More sense than the bizarrely insensitive rule that Employers must offer coverage that is only affordable for employees .... and subsidies are therefore calculated by the affordability of individual policies rather than policies covering the whole family.

Constitutionally? I don't get the whole idea of legalized Extortion. Which is what I think has been set loose with this bill. It has become clear as the various regulations that my family will continue to spend over 25% of our income on health insurance. And I'm it totally sucks. But, at least it's just two of us now.

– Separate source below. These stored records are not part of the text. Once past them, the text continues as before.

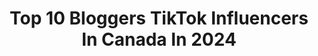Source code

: ---
title: Top 10 Bloggers TikTok Influencers In Canada In 2024
description: >-
  Find top bloggers TikTok influencers in Canada in 2024. Most popular hashtags: #foryou #fyp #foryoupage #blogger.
platform: TikTok
hits: 25
text_top: Discover the best TikTok influencers on inBeat.
text_bottom: inBeat holds 25 TikTok influencers like this in Canada for you to work with.
profiles:
  - username: "fabulashqueen3"
    fullname: >-
      🇨🇦Fabulash👸Queen🇵🇭
    bio: >-
      CA 🍁 beauty & fashion blogger + fabulashqueenstyles owner Isaiah 54:17 $Off
    location: "Canada"
    followers: 8963
    engagement: 765
    commentsToLikes: 0.111219
    id: ckc3eylbx0u2u0j23ftzagj18
    verified: false
    hashtags: "#lippiesbiz, #fqc, #smallbizowner, #sheearnedit"
  - username: "pinkmillennial"
    fullname: >-
      pinkmillennial_
    bio: >-
      Lifestyle blogger (who loves pink)of 10+ year! 70k followers on IG come join me
    location: "Canada"
    followers: 33100
    engagement: 631
    commentsToLikes: 0.091257
    id: ckc3elrwz09v60j23kr335xp7
    verified: false
    hashtags: "#springoutfit, #pinkdress, #tiktokggt, #picnicaesthetic"
  - username: "pamperplace"
    fullname: >-
      thepamperplace
    bio: >-
      blogger + content creator 🇨🇦 Ur new bestie thepamperplace@outlook.com
    location: "Canada"
    followers: 20500
    engagement: 608
    commentsToLikes: 0.015909
    id: ckcp9huhcebyu0j23087mfvtl
    verified: false
    hashtags: "#pimplepopping, #yttp, #pimplepatchremoval, #pimplepatch"
  - username: "stefanaarnio"
    fullname: >-
      Stefan Aarnio
    bio: >-
      🏡 Real Estate Investor & Coach 📚 Author, Blogger, Entrepreneur 🎙 Podcaster
    location: "Canada"
    followers: 119800
    engagement: 705
    commentsToLikes: 0.016167
    id: ck9v26kvzk8j40j78m4o3kt4s
    verified: true
    hashtags: "#business, #fyp, #realestate, #men"
  - username: "majakwei"
    fullname: >-
      Maja Kwei
    bio: >-
      Beauty + Lifestyle Blogger ✨ I hope to inspire! All Details at MajaKwei.com 👇
    location: "Canada"
    followers: 25700
    engagement: 238
    commentsToLikes: 0.034366
    id: ck9v8tbhyb3ix0j785kt8ravb
    verified: false
    hashtags: "#foryou, #foryoupage, #trending, #beautyvlogger"
  - username: "teachmestyle"
    fullname: >-
      TEACHMESTYLE
    bio: >-
      First grade teacher & lifestyle blogger! IG @teachme_style
    location: "Canada"
    followers: 14300
    engagement: 460
    commentsToLikes: 0.016960
    id: ck9tuaphhkqnw0j78stkx38br
    verified: false
    hashtags: "#foryou, #delicious, #fashion, #recipe"
  - username: "allstylelife"
    fullname: >-
      Charlene Wong
    bio: >-
      Follow for Fitness Challenges! Certified PT Lifestyle Blogger IG @AllStyleLife
    location: "Canada"
    followers: 52000
    engagement: 616
    commentsToLikes: 0.010728
    id: ck9rokdakczdz0j78sgyqb9iv
    verified: false
    hashtags: "#plank, #workoutwithme, #cardio, #homeworkout"
  - username: "evelynmayy"
    fullname: >-
      Evelyn May
    bio: >-
      Ig @evyliyn New account! @evelynmayfit
    location: "Canada"
    followers: 104100
    engagement: 918
    commentsToLikes: 0.023788
    id: ck87u2f084uuo0j78j8gzqh7c
    verified: false
    hashtags: "#foryou, #viral, #fashion, #blogger"
  - username: "parkhi_ohri_"
    fullname: >-
      officialparkhi.
    bio: >-
      Artist Sc :pohri9 Use #parkhiohri Follow me on instagram to stay connected
    location: "Canada"
    followers: 41500
    engagement: 876
    commentsToLikes: 0.000000
    id: ck8qoqb5j02530j787g0l5kvx
    verified: false
    hashtags: "#brampton, #trending, #blogger, #foryoupage"
  - username: "morganmartt"
    fullname: >-
      morgan
    bio: >-
      SHE/HER | 20 💌mgmttbusiness@gmail.com
    location: "Canada"
    followers: 3123
    engagement: 1198
    commentsToLikes: 0.107633
    id: ck8qe4kt7r4mf0j78zd5tuvkx
    verified: false
    hashtags: "#workout, #lifestyle, #12330workout, #fyp"
---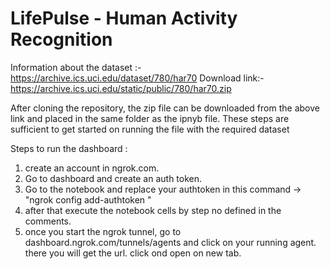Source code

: # LifePulse - Human Activity Recognition

Information about the dataset :-  https://archive.ics.uci.edu/dataset/780/har70 
Download link:-  https://archive.ics.uci.edu/static/public/780/har70.zip 

After cloning the repository, the zip file can be downloaded from the above link and placed in the same folder as the ipnyb file.
These steps are sufficient to get started on running the file with the required dataset

Steps to run the dashboard : 
1. create an account in ngrok.com.
2. Go to dashboard and create an auth token.
3. Go to the notebook and replace your authtoken in this command -> "ngrok config add-authtoken <your auth token>"
4. after that execute the notebook cells by step no defined in the comments.
5. once you start the ngrok tunnel, go to dashboard.ngrok.com/tunnels/agents and click on your running agent. there you will get the url. click ond open on new tab.
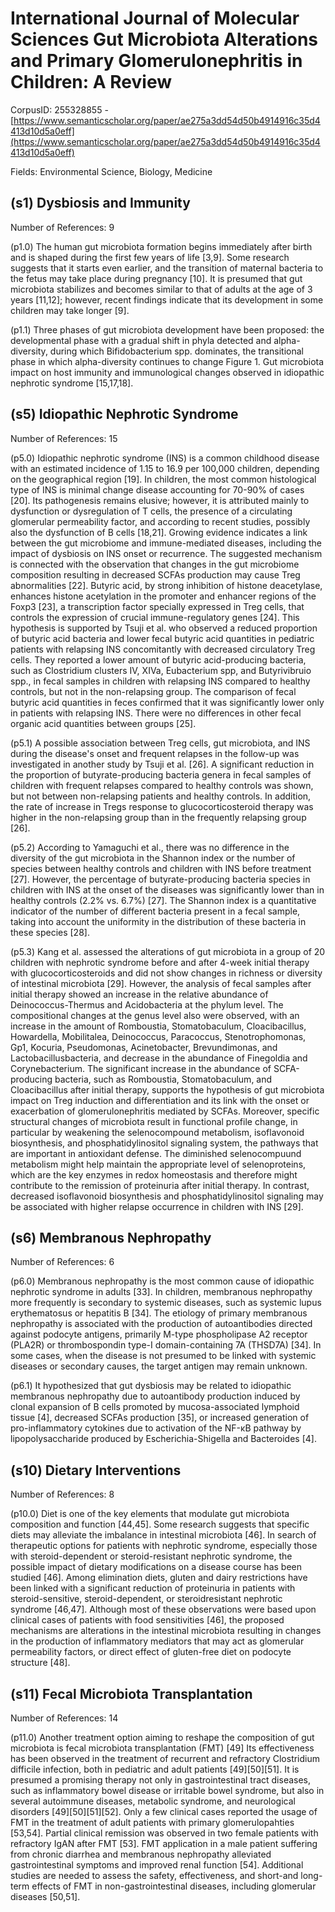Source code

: # International Journal of Molecular Sciences Gut Microbiota Alterations and Primary Glomerulonephritis in Children: A Review

CorpusID: 255328855 - [https://www.semanticscholar.org/paper/ae275a3dd54d50b4914916c35d4413d10d5a0eff](https://www.semanticscholar.org/paper/ae275a3dd54d50b4914916c35d4413d10d5a0eff)

Fields: Environmental Science, Biology, Medicine

## (s1) Dysbiosis and Immunity
Number of References: 9

(p1.0) The human gut microbiota formation begins immediately after birth and is shaped during the first few years of life [3,9]. Some research suggests that it starts even earlier, and the transition of maternal bacteria to the fetus may take place during pregnancy [10]. It is presumed that gut microbiota stabilizes and becomes similar to that of adults at the age of 3 years [11,12]; however, recent findings indicate that its development in some children may take longer [9].

(p1.1) Three phases of gut microbiota development have been proposed: the developmental phase with a gradual shift in phyla detected and alpha-diversity, during which Bifidobacterium spp. dominates, the transitional phase in which alpha-diversity continues to change Figure 1. Gut microbiota impact on host immunity and immunological changes observed in idiopathic nephrotic syndrome [15,17,18].
## (s5) Idiopathic Nephrotic Syndrome
Number of References: 15

(p5.0) Idiopathic nephrotic syndrome (INS) is a common childhood disease with an estimated incidence of 1.15 to 16.9 per 100,000 children, depending on the geographical region [19]. In children, the most common histological type of INS is minimal change disease accounting for 70-90% of cases [20]. Its pathogenesis remains elusive; however, it is attributed mainly to dysfunction or dysregulation of T cells, the presence of a circulating glomerular permeability factor, and according to recent studies, possibly also the dysfunction of B cells [18,21]. Growing evidence indicates a link between the gut microbiome and immune-mediated diseases, including the impact of dysbiosis on INS onset or recurrence. The suggested mechanism is connected with the observation that changes in the gut microbiome composition resulting in decreased SCFAs production may cause Treg abnormalities [22]. Butyric acid, by strong inhibition of histone deacetylase, enhances histone acetylation in the promoter and enhancer regions of the Foxp3 [23], a transcription factor specially expressed in Treg cells, that controls the expression of crucial immune-regulatory genes [24]. This hypothesis is supported by Tsuji et al. who observed a reduced proportion of butyric acid bacteria and lower fecal butyric acid quantities in pediatric patients with relapsing INS concomitantly with decreased circulatory Treg cells. They reported a lower amount of butyric acid-producing bacteria, such as Clostridium clusters IV, XIVa, Eubacterium spp, and Butyrivibruio spp., in fecal samples in children with relapsing INS compared to healthy controls, but not in the non-relapsing group. The comparison of fecal butyric acid quantities in feces confirmed that it was significantly lower only in patients with relapsing INS. There were no differences in other fecal organic acid quantities between groups [25].

(p5.1) A possible association between Treg cells, gut microbiota, and INS during the disease's onset and frequent relapses in the follow-up was investigated in another study by Tsuji et al. [26]. A significant reduction in the proportion of butyrate-producing bacteria genera in fecal samples of children with frequent relapses compared to healthy controls was shown, but not between non-relapsing patients and healthy controls. In addition, the rate of increase in Tregs response to glucocorticosteroid therapy was higher in the non-relapsing group than in the frequently relapsing group [26].

(p5.2) According to Yamaguchi et al., there was no difference in the diversity of the gut microbiota in the Shannon index or the number of species between healthy controls and children with INS before treatment [27]. However, the percentage of butyrate-producing bacteria species in children with INS at the onset of the diseases was significantly lower than in healthy controls (2.2% vs. 6.7%) [27]. The Shannon index is a quantitative indicator of the number of different bacteria present in a fecal sample, taking into account the uniformity in the distribution of these bacteria in these species [28].

(p5.3) Kang et al. assessed the alterations of gut microbiota in a group of 20 children with nephrotic syndrome before and after 4-week initial therapy with glucocorticosteroids and did not show changes in richness or diversity of intestinal microbiota [29]. However, the analysis of fecal samples after initial therapy showed an increase in the relative abundance of Deinococcus-Thermus and Acidobacteria at the phylum level. The compositional changes at the genus level also were observed, with an increase in the amount of Romboustia, Stomatobaculum, Cloacibacillus, Howardella, Mobilitalea, Deinococcus, Paracoccus, Stenotrophomonas, Gp1, Kocuria, Pseudomonas, Acinetobacter, Brevundimonas, and Lactobacillusbacteria, and decrease in the abundance of Finegoldia and Corynebacterium. The significant increase in the abundance of SCFA-producing bacteria, such as Romboustia, Stomatobaculum, and Cloacibacillus after initial therapy, supports the hypothesis of gut microbiota impact on Treg induction and differentiation and its link with the onset or exacerbation of glomerulonephritis mediated by SCFAs. Moreover, specific structural changes of microbiota result in functional profile change, in particular by weakening the selenocompound metabolism, isoflavonoid biosynthesis, and phosphatidylinositol signaling system, the pathways that are important in antioxidant defense. The diminished selenocompuund metabolism might help maintain the appropriate level of selenoproteins, which are the key enzymes in redox homeostasis and therefore might contribute to the remission of proteinuria after initial therapy. In contrast, decreased isoflavonoid biosynthesis and phosphatidylinositol signaling may be associated with higher relapse occurrence in children with INS [29].
## (s6) Membranous Nephropathy
Number of References: 6

(p6.0) Membranous nephropathy is the most common cause of idiopathic nephrotic syndrome in adults [33]. In children, membranous nephropathy more frequently is secondary to systemic diseases, such as systemic lupus erythematosus or hepatitis B [34]. The etiology of primary membranous nephropathy is associated with the production of autoantibodies directed against podocyte antigens, primarily M-type phospholipase A2 receptor (PLA2R) or thrombospondin type-I domain-containing 7A (THSD7A) [34]. In some cases, when the disease is not presumed to be linked with systemic diseases or secondary causes, the target antigen may remain unknown.

(p6.1) It hypothesized that gut dysbiosis may be related to idiopathic membranous nephropathy due to autoantibody production induced by clonal expansion of B cells promoted by mucosa-associated lymphoid tissue [4], decreased SCFAs production [35], or increased generation of pro-inflammatory cytokines due to activation of the NF-κB pathway by lipopolysaccharide produced by Escherichia-Shigella and Bacteroides [4].
## (s10) Dietary Interventions
Number of References: 8

(p10.0) Diet is one of the key elements that modulate gut microbiota composition and function [44,45]. Some research suggests that specific diets may alleviate the imbalance in intestinal microbiota [46]. In search of therapeutic options for patients with nephrotic syndrome, especially those with steroid-dependent or steroid-resistant nephrotic syndrome, the possible impact of dietary modifications on a disease course has been studied [46]. Among elimination diets, gluten and dairy restrictions have been linked with a significant reduction of proteinuria in patients with steroid-sensitive, steroid-dependent, or steroidresistant nephrotic syndrome [46,47]. Although most of these observations were based upon clinical cases of patients with food sensitivities [46], the proposed mechanisms are alterations in the intestinal microbiota resulting in changes in the production of inflammatory mediators that may act as glomerular permeability factors, or direct effect of gluten-free diet on podocyte structure [48].
## (s11) Fecal Microbiota Transplantation
Number of References: 14

(p11.0) Another treatment option aiming to reshape the composition of gut microbiota is fecal microbiota transplantation (FMT) [49] Its effectiveness has been observed in the treatment of recurrent and refractory Clostridium difficile infection, both in pediatric and adult patients [49][50][51]. It is presumed a promising therapy not only in gastrointestinal tract diseases, such as inflammatory bowel disease or irritable bowel syndrome, but also in several autoimmune diseases, metabolic syndrome, and neurological disorders [49][50][51][52]. Only a few clinical cases reported the usage of FMT in the treatment of adult patients with primary glomerulopahties [53,54]. Partial clinical remission was observed in two female patients with refractory IgAN after FMT [53]. FMT application in a male patient suffering from chronic diarrhea and membranous nephropathy alleviated gastrointestinal symptoms and improved renal function [54]. Additional studies are needed to assess the safety, effectiveness, and short-and long-term effects of FMT in non-gastrointestinal diseases, including glomerular diseases [50,51].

I don't know how families make these choices.

Cruel, hopeless and depressing.

But probably constitutional to do whatever the F* they want to do.

beowulf's picture
Submitted by beowulf on

Lambert, they framed the problem rather oddly.

The IRS has already said that customers on federally-run exchanges will get the same tax credit as those in state-run exchanges so taxpayers in all 50 states would qualify-- excepting, of course, the poor in red states who won't get either Medicaid or Obamacare tax credits.

Tthe federal exchange = state exchange ruling seems to be a violation of what the law says but I don't think anyone has standing to challenge it. Taxpayers can challenge the constitutionality of a tax obligation (but only after the tax has been collected) but tax un-payers can't really challenge the constitutionality of a tax credit.

Submitted by lambert on

I defer to your expert knowledge:

Taxpayers can challenge the constitutionality of a tax obligation (but only after the tax has been collected) but tax un-payers can't really challenge the constitutionality of a tax credit.

I'm wondering however if there is language in the Court's decision upholding ACA that would give them standing. (I hate standing arguments....)

Submitted by Dromaius on

I should note that I am not in favor of people losing health insurance. However, I think a negative ruling on this law is a good thing because, as an anonymous commenter on a blog so rightly put it:

If they do remove the subsidies, and people realize how much Obamacare ACTUALLY costs to those, like me, in the middle class, who don’t receive subsidies, maybe there can be some honest discussion about this law’s catastrophic failings.